Development of estimation of distribution algorithms for linear genetic programming

Detalhes bibliográficos
Ano de defesa: 2020
Autor(a) principal: Sotto, Leo Francoso Dal Piccol [UNIFESP]
Orientador(a): Não Informado pela instituição
Banca de defesa: Não Informado pela instituição
Tipo de documento: Tese
Tipo de acesso: Acesso aberto
Idioma: eng
Instituição de defesa: Universidade Federal de São Paulo (UNIFESP)
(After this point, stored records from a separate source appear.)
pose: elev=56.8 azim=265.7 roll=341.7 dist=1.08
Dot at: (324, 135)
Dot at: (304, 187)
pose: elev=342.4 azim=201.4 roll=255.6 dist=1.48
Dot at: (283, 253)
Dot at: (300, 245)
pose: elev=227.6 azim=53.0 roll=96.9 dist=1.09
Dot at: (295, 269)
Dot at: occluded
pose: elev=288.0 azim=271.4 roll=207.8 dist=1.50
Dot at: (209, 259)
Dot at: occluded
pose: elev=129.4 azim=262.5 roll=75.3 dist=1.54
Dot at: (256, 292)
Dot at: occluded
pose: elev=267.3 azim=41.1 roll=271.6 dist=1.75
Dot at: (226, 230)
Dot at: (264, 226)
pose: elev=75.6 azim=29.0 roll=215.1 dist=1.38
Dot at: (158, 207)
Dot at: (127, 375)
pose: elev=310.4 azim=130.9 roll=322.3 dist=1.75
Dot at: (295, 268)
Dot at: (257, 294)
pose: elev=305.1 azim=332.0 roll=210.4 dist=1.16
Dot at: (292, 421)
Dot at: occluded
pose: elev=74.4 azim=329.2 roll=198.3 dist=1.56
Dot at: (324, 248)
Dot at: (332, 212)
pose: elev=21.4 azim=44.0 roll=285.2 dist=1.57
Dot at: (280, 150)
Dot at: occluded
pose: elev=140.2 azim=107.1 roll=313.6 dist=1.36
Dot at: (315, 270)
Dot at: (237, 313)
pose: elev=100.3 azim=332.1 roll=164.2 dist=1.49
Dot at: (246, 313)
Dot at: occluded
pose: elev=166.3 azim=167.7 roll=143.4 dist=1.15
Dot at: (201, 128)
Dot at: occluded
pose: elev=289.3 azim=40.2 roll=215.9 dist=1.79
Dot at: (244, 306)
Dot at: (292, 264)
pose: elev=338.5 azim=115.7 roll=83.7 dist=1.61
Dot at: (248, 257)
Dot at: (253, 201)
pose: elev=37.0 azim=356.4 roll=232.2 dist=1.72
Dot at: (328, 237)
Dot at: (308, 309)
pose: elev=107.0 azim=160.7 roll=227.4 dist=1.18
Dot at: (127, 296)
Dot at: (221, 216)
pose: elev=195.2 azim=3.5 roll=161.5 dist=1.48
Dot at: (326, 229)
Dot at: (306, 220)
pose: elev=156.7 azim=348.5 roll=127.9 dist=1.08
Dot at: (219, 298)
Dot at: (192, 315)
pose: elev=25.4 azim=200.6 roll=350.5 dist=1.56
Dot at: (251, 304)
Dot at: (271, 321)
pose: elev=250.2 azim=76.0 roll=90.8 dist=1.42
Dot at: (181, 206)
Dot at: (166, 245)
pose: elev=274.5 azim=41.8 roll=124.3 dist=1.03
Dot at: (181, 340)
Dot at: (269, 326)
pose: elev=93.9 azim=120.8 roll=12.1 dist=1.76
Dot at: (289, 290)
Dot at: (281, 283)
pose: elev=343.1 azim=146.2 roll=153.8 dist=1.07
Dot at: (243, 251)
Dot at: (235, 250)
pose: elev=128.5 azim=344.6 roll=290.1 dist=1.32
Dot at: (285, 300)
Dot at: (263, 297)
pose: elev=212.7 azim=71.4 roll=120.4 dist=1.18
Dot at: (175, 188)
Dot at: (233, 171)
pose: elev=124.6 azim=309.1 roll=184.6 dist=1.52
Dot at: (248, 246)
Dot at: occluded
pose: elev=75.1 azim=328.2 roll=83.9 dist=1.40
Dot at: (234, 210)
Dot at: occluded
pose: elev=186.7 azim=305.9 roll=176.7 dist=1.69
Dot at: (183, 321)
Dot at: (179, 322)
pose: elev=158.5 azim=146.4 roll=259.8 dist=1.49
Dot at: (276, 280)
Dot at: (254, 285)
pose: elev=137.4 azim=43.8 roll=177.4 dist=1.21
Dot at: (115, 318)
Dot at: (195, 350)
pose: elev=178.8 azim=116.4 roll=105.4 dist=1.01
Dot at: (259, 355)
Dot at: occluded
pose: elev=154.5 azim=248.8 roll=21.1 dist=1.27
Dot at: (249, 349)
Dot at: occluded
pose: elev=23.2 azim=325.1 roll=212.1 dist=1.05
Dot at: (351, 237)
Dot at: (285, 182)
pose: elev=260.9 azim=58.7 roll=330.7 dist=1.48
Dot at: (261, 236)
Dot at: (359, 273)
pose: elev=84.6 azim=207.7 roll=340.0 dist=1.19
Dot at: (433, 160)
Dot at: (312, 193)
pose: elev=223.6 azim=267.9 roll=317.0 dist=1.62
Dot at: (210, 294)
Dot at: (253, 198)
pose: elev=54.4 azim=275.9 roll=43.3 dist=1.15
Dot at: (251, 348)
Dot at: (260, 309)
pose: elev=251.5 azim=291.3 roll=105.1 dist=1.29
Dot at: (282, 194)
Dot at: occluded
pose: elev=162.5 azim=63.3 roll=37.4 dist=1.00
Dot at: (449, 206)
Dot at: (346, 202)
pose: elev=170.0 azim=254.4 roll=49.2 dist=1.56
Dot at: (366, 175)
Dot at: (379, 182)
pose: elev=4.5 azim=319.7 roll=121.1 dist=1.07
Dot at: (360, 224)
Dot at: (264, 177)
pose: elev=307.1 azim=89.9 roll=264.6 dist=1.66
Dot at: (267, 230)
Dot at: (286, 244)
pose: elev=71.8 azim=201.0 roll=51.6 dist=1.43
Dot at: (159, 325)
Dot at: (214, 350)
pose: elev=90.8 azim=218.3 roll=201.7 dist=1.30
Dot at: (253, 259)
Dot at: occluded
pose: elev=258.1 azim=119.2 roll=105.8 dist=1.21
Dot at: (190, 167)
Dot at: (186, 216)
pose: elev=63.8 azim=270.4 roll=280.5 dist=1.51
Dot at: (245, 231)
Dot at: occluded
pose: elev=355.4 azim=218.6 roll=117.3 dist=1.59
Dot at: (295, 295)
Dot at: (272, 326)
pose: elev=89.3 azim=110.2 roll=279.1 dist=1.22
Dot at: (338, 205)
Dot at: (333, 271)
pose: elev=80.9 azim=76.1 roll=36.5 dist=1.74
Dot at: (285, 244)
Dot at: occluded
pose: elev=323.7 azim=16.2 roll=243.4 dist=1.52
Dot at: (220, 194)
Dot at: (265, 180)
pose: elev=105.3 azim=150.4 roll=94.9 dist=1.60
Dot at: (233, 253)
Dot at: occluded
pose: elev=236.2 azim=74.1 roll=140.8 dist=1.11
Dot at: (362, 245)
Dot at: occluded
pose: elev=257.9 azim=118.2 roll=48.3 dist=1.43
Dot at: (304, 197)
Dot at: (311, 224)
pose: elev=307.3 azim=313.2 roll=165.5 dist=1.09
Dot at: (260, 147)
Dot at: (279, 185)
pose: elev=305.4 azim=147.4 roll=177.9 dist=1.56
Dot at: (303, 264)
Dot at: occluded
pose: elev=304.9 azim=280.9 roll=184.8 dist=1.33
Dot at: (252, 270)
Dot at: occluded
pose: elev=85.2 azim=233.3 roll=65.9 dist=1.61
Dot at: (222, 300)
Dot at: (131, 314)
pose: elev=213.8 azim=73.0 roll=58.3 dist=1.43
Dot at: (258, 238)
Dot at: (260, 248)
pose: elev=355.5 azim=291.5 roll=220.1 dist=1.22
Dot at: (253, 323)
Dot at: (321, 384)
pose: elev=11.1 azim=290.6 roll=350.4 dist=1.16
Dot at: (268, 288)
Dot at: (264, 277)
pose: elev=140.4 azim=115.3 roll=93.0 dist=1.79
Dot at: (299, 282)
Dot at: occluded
Programa de Pós-Graduação: Não Informado pela instituição
Departamento: Não Informado pela instituição
País: Não Informado pela instituição
Palavras-chave em Português:
Link de acesso: https://sucupira.capes.gov.br/sucupira/public/consultas/coleta/trabalhoConclusao/viewTrabalhoConclusao.jsf?popup=true&id_trabalho=10889466
https://hdl.handle.net/11600/64929
Resumo: Linear Genetic Programming (LGP) is a Genetic Programming (GP) variant that has been successfully applied in various domains, such as regression, classification, and navigation. Differently from traditional GP, that represents programs as trees, LGP uses lists of instructions, which causes the data flow to be represented as a Directed Acyclic Graph (DAG) and introduces features as, for example, non-effective code and code reuse. As in other Evolutionary Algorithms (EAs), LGP’s stochastic search process neither has the knowledge to produce good quality solutions nor is it able to avoid poor quality programs, which reduces its efficacy. Furthermore, their recombination operators often ignore the correlation between the different positions in the genotype. To deal with these issues in EAs, researchers proposed the Estimation of Distribution Algorithms (EDAs), that use a probability model to sample promising solutions instead of applying recombination operators. The first goal of this PhD thesis is to propose EDAs for LGP that can make use of the LGP representation features and model dependencies between variables. Two forms of doing that are explored: 1) Adapting a Stochastic Context-free Grammar (SCFG) to sample sequences of instructions instead of derivation trees and integrating it in LGP via hybrid versions that combine the use of the grammar with the application of traditional LGP genetic operators; 2) Creating an intermediary integer vector that represents a sequence of instructions and using it to build a Bayesian Network. The resulting techniques are validated on regression and classification problems, and can outperform LGP when the hybrid version is considered. The thesis also address challenges in designing EDAs for the LGP representation. Given that the LGP representation features play an important role in how new methods should be designed, research was also conducted on the role of non-effective instructions in LGP and the impact of the DAG representation compared to the standard tree representation, in order to better understand how the technique works and thus to improve the design of new methods based on it. The conclusions are that non-effective instructions are an important component of LGP programs, although its benefits are dependent on how the algorithm is used, and it is also shown that DAGs present a great advantage over trees for solving determined classes of problems, specially design of digital circuits.